Suppose the other day you came up with a fresh and brilliant idea: to make an automated system that would track the social and economical situation in various countries and predict when and where a new war is going to happen. So you collected historical data on numerous incidents in the world, fed that data into your favourite machine learning model, played around with the parameters, and voilà - you've got something that seems to work. There is just one thing left to do - assess whether the system you created is any good. At the very least, you need to measure its precision: the probability that a positive prediction will in fact be true.

But how do you measure precision in this case? The straightforward way would be to wait a pair of years and compare the numbers of actual and predicted wars on the planet - this would provide an approximate estimate of the true generalization ability of your system. However, this is not a very convenient option, so you better figure out how to assess your new system using only the existing data. And this is when things can get confusing (at least if you think long enough). The most popular solutions here are, of course, holdout testing and cross-validation, but their interpretation is often overlooked, so I believe they are worth thinking about for a minute.

**Holdout**

Conceptually the simplest way is the *holdout validation*: you randomly split your data into a training set of size *n* and a test set of size *m*, use former for training and estimate performance on the latter. The two things to note here are the following:

- Due to the finite size of the test set you will only get an approximate idea of the true performance. The rule of thumb is that the performance that you measure has an error of the order
*1/sqrt(m)*. You get this number if you try to compute the 99% confidence interval under the normality assumption. - You are actually measuring the performance of the classifier
*constructed on your training set*, and*not*the one that you are interested in. This introduces another bias in your measurement. Most often this bias is pessimistic (i.e. the performance of a classifier trained on a smaller set of data is usually worse than the performance of the classifier, trained on the full dataset), however if the dataset contains outliers this need not be the case. I am not aware of any results describing the magnitude of this bias, but I presume that for small datasets it depends on the proportion of data used for training.

**Cross-validation**

The idea of cross-validation is to repeat the holdout experiment described above *k* times and average the results.

- If on each iteration your training would result in the same classifier, you could say that the resulting measured performance has an error of the order of
*1/sqrt(km)*. However, each iteration of cross-validation results in a*different*classifier being built on the selected training set. As a result, you are testing*k different*classifiers, each with precision*1/sqrt(m)*, take their average performance, and hope to obtain a better estimate for the performance of your "main" classifier. This hope is justified, because you believe that all of the*k*classifiers are similar to the "main" one. But what if it is not true? Can it happen so that the variance introduced by the differences in the*k*classifiers is significant enough to be considered? It is, after all, possible, if the data is very scarce. But again, cross-validation is used precisely when the data is scarce. - Similarly to the case with holdout, the cross-validation estimate will most often be pessimistically biased, and it seems that no one really knows how large the bias is going to be.
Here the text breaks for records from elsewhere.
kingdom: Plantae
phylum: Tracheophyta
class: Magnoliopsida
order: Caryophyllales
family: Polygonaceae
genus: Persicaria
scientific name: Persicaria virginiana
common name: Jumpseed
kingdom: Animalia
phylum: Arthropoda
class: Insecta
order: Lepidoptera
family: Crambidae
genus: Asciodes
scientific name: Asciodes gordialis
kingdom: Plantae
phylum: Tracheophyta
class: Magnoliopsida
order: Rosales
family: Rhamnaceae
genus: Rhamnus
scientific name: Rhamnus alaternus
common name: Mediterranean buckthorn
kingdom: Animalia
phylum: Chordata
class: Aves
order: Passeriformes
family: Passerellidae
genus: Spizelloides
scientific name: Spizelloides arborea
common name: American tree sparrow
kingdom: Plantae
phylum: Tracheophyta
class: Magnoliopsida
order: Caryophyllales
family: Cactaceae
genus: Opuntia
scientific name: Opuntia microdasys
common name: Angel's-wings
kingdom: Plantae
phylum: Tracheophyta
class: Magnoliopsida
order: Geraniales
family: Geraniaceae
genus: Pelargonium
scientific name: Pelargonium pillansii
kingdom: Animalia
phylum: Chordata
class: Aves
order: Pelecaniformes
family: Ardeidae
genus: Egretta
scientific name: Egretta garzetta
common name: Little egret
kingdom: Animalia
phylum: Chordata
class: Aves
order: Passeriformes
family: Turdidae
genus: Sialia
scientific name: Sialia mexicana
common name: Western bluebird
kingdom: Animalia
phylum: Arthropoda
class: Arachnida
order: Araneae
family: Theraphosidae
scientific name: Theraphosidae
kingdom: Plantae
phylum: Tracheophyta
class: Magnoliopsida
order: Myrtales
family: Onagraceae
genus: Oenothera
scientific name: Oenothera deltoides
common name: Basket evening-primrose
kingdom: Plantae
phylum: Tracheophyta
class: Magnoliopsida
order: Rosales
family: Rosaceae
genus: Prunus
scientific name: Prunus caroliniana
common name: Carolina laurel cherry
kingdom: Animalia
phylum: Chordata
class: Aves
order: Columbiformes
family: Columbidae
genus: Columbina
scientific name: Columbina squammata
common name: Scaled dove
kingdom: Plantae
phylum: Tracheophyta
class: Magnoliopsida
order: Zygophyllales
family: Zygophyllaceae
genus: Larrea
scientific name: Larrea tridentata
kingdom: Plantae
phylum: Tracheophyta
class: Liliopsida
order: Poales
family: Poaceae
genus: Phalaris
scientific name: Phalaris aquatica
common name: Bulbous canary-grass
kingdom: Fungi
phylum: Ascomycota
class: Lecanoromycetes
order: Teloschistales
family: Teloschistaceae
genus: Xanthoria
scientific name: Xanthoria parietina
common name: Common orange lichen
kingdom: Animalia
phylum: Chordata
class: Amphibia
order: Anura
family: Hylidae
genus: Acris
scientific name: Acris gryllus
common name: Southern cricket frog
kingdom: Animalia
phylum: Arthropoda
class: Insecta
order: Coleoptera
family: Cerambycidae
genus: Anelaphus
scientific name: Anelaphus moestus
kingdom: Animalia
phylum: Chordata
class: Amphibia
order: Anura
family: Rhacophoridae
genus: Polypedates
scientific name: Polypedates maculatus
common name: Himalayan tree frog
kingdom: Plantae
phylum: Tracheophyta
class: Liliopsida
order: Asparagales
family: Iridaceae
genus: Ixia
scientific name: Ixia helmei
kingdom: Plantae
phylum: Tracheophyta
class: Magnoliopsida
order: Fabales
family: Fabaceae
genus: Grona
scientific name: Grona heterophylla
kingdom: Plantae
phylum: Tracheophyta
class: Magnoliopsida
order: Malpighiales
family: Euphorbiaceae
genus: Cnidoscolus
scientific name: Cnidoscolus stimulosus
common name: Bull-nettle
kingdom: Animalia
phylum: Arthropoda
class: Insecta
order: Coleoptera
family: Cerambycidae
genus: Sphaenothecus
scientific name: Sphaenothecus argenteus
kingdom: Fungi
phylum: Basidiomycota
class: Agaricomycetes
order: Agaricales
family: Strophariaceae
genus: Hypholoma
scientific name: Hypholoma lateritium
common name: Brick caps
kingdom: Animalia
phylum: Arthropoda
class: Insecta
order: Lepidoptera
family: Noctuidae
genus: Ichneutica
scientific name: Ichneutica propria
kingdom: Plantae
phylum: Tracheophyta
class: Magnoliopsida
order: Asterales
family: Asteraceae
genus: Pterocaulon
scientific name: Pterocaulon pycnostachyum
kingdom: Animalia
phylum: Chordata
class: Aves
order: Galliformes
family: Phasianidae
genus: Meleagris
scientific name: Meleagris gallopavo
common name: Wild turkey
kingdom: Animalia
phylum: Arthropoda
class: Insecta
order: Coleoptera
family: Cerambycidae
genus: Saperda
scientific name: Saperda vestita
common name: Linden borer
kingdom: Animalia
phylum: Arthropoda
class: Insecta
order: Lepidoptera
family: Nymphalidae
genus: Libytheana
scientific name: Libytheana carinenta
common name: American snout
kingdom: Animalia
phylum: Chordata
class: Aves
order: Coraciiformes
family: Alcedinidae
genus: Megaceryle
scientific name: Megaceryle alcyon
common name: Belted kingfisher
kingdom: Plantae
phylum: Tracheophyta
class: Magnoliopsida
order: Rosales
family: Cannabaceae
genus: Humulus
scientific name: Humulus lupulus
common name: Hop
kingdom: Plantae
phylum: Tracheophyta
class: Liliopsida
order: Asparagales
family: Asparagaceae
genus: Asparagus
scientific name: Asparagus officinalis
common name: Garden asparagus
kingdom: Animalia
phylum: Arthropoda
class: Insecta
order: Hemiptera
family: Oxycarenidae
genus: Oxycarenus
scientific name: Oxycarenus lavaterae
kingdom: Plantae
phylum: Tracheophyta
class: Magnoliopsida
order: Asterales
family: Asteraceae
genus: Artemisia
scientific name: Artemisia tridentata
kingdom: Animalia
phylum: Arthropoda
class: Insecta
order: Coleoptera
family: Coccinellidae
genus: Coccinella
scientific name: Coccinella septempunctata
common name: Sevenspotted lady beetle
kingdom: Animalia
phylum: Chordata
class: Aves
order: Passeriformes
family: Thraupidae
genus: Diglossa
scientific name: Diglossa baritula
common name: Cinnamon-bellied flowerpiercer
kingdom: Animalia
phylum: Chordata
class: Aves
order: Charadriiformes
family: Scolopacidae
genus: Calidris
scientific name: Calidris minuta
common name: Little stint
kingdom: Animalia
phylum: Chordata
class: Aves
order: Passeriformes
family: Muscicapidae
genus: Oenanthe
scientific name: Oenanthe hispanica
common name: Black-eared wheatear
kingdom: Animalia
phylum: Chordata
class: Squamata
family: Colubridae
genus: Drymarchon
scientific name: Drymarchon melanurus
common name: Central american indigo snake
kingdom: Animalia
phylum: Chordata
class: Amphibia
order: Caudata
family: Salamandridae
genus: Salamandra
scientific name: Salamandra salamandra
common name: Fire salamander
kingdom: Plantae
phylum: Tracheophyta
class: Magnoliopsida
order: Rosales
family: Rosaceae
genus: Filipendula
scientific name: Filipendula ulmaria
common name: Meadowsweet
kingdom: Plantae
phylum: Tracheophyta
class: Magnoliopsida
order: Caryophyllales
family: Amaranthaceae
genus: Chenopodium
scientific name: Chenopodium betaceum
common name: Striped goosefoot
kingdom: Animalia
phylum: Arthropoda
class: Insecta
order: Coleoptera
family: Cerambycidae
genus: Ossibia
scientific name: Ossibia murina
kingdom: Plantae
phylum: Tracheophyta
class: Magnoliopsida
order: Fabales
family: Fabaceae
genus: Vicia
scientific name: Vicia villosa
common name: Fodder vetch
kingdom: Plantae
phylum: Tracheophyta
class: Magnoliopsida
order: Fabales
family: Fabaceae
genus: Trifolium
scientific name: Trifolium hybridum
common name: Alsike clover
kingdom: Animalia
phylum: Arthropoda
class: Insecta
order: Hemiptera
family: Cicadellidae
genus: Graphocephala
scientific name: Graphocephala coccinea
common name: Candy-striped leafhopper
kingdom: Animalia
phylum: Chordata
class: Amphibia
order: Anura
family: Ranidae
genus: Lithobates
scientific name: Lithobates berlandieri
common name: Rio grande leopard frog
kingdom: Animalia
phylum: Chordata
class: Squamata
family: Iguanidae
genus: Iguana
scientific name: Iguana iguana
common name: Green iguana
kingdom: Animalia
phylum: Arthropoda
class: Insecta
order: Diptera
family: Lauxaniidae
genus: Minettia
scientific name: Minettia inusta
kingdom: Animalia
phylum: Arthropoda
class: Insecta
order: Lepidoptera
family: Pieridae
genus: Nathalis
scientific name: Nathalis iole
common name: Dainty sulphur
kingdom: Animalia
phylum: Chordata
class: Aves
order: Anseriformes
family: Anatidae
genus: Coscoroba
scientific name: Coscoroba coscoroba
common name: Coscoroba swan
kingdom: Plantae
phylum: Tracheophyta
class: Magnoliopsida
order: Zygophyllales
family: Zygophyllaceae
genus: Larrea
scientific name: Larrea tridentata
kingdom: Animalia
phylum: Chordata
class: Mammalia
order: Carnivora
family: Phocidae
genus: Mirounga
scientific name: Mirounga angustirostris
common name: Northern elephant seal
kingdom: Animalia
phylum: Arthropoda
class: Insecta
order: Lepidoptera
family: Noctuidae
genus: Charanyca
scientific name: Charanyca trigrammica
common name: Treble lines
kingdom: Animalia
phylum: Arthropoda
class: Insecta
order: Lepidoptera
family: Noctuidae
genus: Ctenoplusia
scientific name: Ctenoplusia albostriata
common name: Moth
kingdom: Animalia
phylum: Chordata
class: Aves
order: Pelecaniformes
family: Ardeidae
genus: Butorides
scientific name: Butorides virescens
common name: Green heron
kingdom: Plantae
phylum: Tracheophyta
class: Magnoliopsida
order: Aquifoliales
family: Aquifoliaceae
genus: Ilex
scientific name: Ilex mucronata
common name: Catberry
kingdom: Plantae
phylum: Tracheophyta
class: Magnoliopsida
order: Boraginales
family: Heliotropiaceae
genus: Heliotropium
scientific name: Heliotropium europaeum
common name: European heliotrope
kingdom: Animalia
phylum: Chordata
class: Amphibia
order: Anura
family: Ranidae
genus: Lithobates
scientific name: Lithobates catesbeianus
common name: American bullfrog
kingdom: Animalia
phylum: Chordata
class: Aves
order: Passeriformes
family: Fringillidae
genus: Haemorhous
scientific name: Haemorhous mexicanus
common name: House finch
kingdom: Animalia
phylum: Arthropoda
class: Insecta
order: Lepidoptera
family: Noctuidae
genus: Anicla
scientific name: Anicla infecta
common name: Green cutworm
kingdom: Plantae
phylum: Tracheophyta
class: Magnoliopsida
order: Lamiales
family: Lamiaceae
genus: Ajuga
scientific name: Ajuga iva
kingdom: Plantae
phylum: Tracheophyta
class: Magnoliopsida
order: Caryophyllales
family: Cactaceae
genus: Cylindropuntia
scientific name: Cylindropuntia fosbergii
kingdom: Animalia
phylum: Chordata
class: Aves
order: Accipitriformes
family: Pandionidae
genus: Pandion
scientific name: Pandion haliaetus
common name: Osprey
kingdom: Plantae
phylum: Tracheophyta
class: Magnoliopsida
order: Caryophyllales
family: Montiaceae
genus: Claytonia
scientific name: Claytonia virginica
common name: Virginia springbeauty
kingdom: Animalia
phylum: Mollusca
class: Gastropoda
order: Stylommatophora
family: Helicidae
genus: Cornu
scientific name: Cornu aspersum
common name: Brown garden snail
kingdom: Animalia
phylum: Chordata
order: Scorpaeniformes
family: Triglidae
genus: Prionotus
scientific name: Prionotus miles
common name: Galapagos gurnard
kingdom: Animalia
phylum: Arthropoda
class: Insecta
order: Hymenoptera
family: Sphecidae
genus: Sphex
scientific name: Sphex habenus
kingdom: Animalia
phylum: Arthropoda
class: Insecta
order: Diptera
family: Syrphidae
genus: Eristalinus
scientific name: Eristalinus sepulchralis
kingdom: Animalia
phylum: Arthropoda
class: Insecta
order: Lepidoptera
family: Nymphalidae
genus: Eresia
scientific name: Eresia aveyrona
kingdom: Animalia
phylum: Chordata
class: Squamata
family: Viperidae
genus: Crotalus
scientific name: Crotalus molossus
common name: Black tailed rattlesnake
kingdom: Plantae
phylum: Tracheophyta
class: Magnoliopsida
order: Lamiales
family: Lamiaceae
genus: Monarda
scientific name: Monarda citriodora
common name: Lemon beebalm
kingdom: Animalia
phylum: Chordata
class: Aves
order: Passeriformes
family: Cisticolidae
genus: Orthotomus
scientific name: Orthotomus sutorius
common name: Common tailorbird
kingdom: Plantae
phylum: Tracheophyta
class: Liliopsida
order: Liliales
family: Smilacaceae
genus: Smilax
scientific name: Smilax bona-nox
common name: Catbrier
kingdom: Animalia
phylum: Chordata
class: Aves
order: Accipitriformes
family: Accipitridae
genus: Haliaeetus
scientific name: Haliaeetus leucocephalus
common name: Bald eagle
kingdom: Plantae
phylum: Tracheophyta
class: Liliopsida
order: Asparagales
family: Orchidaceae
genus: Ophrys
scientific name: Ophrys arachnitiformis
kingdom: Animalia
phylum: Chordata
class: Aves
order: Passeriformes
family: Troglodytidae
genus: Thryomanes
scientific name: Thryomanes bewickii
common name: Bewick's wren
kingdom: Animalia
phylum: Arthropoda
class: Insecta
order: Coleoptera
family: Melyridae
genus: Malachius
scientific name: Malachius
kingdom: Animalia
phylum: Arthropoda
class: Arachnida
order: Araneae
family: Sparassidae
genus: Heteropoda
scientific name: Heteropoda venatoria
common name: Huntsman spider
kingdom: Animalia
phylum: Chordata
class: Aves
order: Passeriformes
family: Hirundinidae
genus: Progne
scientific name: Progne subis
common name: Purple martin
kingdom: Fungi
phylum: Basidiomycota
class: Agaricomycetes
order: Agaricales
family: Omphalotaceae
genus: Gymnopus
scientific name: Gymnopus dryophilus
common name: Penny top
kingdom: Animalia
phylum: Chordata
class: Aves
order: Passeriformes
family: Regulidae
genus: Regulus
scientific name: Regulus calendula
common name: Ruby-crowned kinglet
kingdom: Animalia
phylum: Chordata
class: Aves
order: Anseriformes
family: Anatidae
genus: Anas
**Double Cross-validation**

Finally, things get more complicated when you have some "hyper" parameters in your model that you need to tune (such as the λ tradeoff parameter for regularized models). If you simply estimate the performance for a range of parameter values and then pick the one reporting the best value, you are introducing an optimistic bias, because you have in fact tested your algorithm on the same data that was used for training. Therefore, it would be fair to "re-test" your algorithm on some additional data. It is not uncommon to see cases, when a round of cross-validation is used to select the model parameters, and another round is used to estimate the performance (that is, you split the training set in turn into a training and testing sets for model selection). But now things get strange.

- If on each iteration of "outer" cross validation, we re-select the "high-impact" model parameters using "inner" cross-validation, aren't we introducing just too much variability into the
*k*models of the outer round? What performance are we measuring? Is it optimistically or pessimistically biased now? In general, how close should this doubly-cross-validated performance measure to the real model performance? How should this number be interpreted?

If some minutes of thought will help you answer these questions, I believe these would be minutes well worth spending.

offtopic: next posting on Friday, right?

This is a very interesting hypothesis that you have come up with! I presume you used past observations to construct a predictive model, and now you are now naturally interested in whether your model predicts correctly.

But how do you measure model precision in this case? The straightforward way would be to wait until Friday and observe, however, this can be somewhat uncomfortable if your patience is weak. So you better figure out how to test your system using only the available data...